As for the pregnancy rate, a high proportion was observed in the first group but the difference was non-significant; this is consistent with previously published results [26,30]. The pregnancy rate was 32.39% for women with endometriosis (n = 297) and 31.06% in those with other causes of infertility (4301) [31]. This high pregnancy rate in the endometriosis group is probably the consequence of the oral contraceptive treatment given to the patients 6 to 8 weeks before starting the ovarian stimulation.
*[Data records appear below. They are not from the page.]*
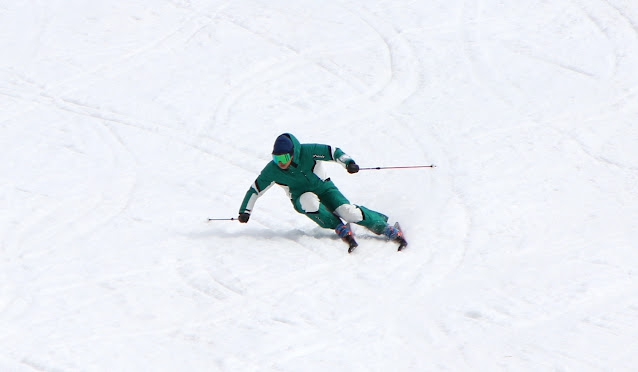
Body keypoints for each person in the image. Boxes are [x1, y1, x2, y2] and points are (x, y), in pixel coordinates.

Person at [238, 133, 407, 252]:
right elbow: (255, 190)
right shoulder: (272, 170)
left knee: (349, 213)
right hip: (300, 196)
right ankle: (337, 226)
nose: (280, 163)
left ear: (292, 154)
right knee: (309, 202)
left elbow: (334, 152)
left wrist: (349, 163)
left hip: (325, 188)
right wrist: (245, 212)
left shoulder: (308, 151)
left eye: (283, 159)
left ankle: (383, 226)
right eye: (276, 159)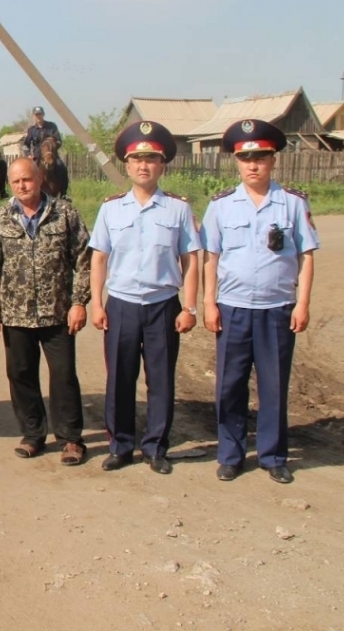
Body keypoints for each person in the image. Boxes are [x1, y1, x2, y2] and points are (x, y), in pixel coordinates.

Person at [201, 119, 318, 485]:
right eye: (246, 159)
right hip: (233, 308)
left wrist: (302, 303)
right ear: (237, 162)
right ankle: (230, 455)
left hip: (277, 308)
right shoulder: (221, 205)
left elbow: (306, 256)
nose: (253, 166)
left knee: (274, 386)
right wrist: (209, 303)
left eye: (260, 158)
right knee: (229, 386)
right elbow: (210, 258)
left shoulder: (293, 203)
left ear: (273, 160)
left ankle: (272, 456)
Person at [88, 121, 200, 475]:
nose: (143, 166)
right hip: (121, 304)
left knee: (161, 381)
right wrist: (97, 303)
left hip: (163, 305)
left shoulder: (178, 209)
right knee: (119, 380)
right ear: (127, 165)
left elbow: (190, 259)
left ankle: (155, 447)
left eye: (151, 159)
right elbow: (99, 258)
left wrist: (190, 307)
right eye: (137, 159)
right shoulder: (111, 209)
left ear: (162, 165)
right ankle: (120, 446)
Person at [0, 158, 91, 465]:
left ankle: (70, 439)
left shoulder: (64, 214)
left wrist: (79, 302)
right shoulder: (0, 219)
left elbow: (84, 260)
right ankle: (32, 435)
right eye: (16, 181)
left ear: (39, 179)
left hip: (58, 314)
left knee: (63, 376)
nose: (22, 186)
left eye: (27, 179)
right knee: (21, 375)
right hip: (15, 315)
This type of treatment has probably a suppressive effect on endometriotic lesions. Therefore, the inflammatory phenomenon might be incomplete; it is reduced with an improvement in endometrial receptivity [32]. Endometrial receptivity is compromised by high levels of IL6 over 4 pg/mL; it could therefore be impacted by the deleterious effect of the increased IL6 rate and not the embryo quality [33].

5. Conclusions

The present study suggests that oocyte quality is preserved in women with endometriosis with an adequate response to ovarian stimulation. The cytokine environment seems to be affected when oral contraceptive treatment is used. However, the increase in levels of IL6 seems to have no substantial impact on the follicular endocrine environment or on ICSI outcomes. These results should be confirmed by a study on a larger population taking into consideration the selection criteria of the control group and the effect of the freezing/thawing of the follicular fluid.